恋する僕らのひみつ。


ケータイ小説の中に出てくるキスシーンを読んでいると、ドキドキしすぎて心臓が破裂するんじゃないかって思う。



より濃厚なキスシーンが出てきたときは、もう顔から湯気が出るんじゃないかってくらい体中が熱くなって、まともに文章さえ読めなくなる。

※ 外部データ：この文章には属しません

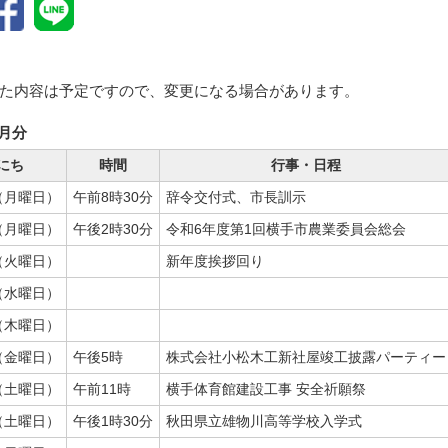
た内容は予定ですので、変更になる場合があります。
4月分
にち
時間
行事・日程
（月曜日）
午前8時30分
辞令交付式、市長訓示
（月曜日）
午後2時30分
令和6年度第1回横手市農業委員会総会
（火曜日）
新年度挨拶回り
（水曜日）
（木曜日）
（金曜日）
午後5時
株式会社小松木工新社屋竣工披露パーティー
（土曜日）
午前11時
横手体育館建設工事 安全祈願祭
（土曜日）
午後1時30分
秋田県立雄物川高等学校入学式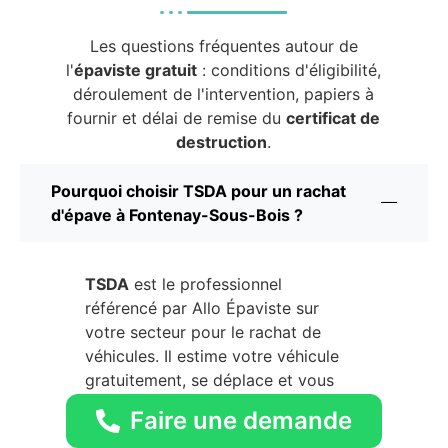
Les questions fréquentes autour de
l'
épaviste gratuit
: conditions d'éligibilité,
déroulement de l'intervention, papiers à
fournir et délai de remise du
certificat de
destruction
.
Pourquoi choisir TSDA pour un rachat
d'épave à Fontenay-Sous-Bois ?
TSDA
est le professionnel
référencé par Allo Épaviste sur
votre secteur pour le rachat de
véhicules. Il estime votre véhicule
gratuitement, se déplace et vous
paie sur place si l'offre est
Faire une demande
acceptée. Un seul interlocuteur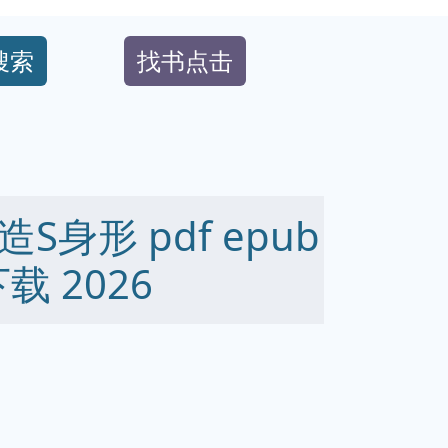
搜索
找书点击
身形 pdf epub
下载 2026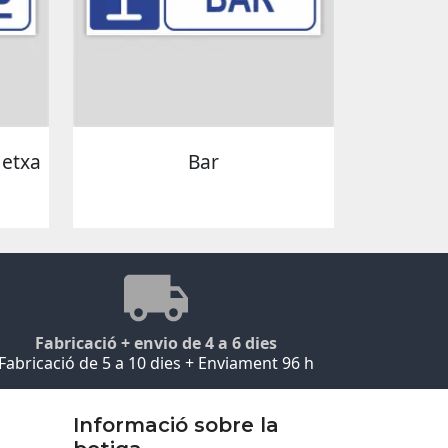
letxa
Bar
Fabricació + envio de 4 a 6 dies
Fabricació de 5 a 10 dies + Enviament 96 h
Informació sobre la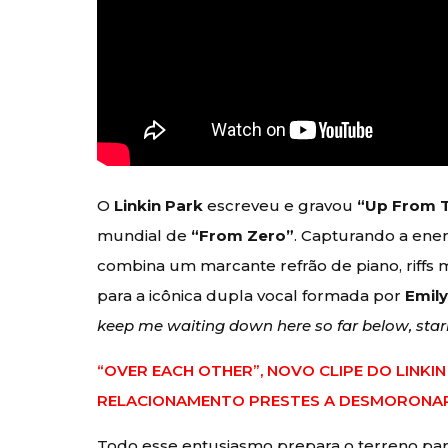
O
Linkin Park
escreveu e gravou
“Up From 
mundial de
“From Zero”
. Capturando a ener
combina um marcante refrão de piano, riffs m
para a icônica dupla vocal formada por
Emil
keep me waiting down here so far below, star
“OVER EACH OTHER”, NOVO CLIPE DO LINKI
RELACIONAMENTO PRESTES A DESMORO
Todo esse entusiasmo prepara o terreno pa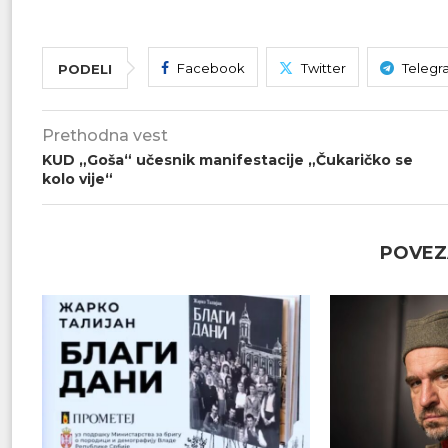
Facebook
Twitter
Telegr
PODELI
Prethodna vest
KUD „Goša“ učesnik manifestacije „Čukaričko se
kolo vije“
POVEZ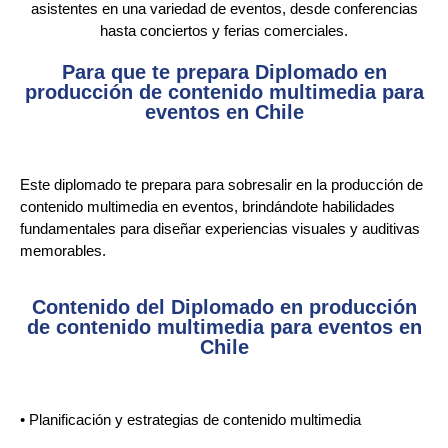
asistentes en una variedad de eventos, desde conferencias
hasta conciertos y ferias comerciales.
Para que te prepara Diplomado en
producción de contenido multimedia para
eventos en Chile
Este diplomado te prepara para sobresalir en la producción de
contenido multimedia en eventos, brindándote habilidades
fundamentales para diseñar experiencias visuales y auditivas
memorables.
Contenido del Diplomado en producción
de contenido multimedia para eventos en
Chile
• Planificación y estrategias de contenido multimedia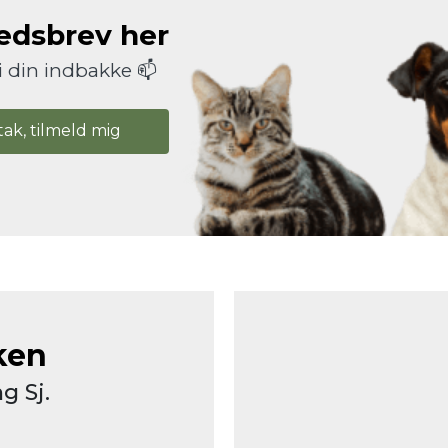
hedsbrev her
i din indbakke 📫
tak, tilmeld mig
ken
g Sj.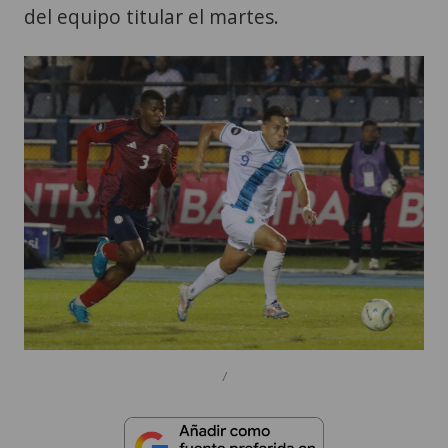
del equipo titular el martes.
/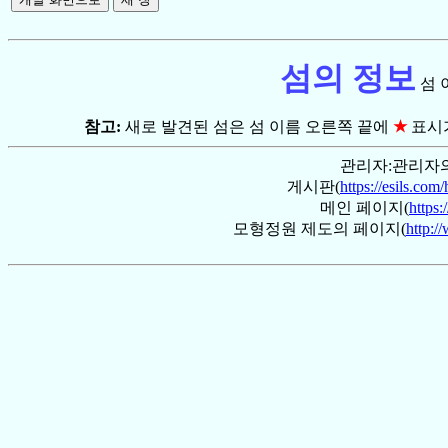
섬의 정보
섬 
참고:
새로 발견된 섬은 섬 이름 오른쪽 끝에
★
표시
관리자:관리자의
게시판(
https://esils.com
메인 페이지(
https:
모형정원 제도의 페이지(
http:/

これを現実に自分がするのかと思うと、とてもじゃないけどドキドキして緊張して……。



「はぁ……」



二階堂先輩、ごめんなさい……。



「あなたたち、まだ寝ないの?お母さん、もう寝るわよ?」



お母さんがキッチンで水を飲みながら、ソファに座っているあたしたちに話しかける。



「うん、おやすみっ」



あたしが笑顔で答えると、お母さんは少し呆れたように微笑む。



「あんまり夜更かし、しないようにね?寝坊するわよ?」



「はーい」



あたしが返事をすると、



ソファに座ったまま湊は、お母さんに微笑んだ。



うちのお母さんに接するみたいに、あたしにも優しく接してよ。



なんで湊は昔からあたしにだけ、わがままなんだろう。



水を飲み終えたお母さんは、自分の部屋に入った。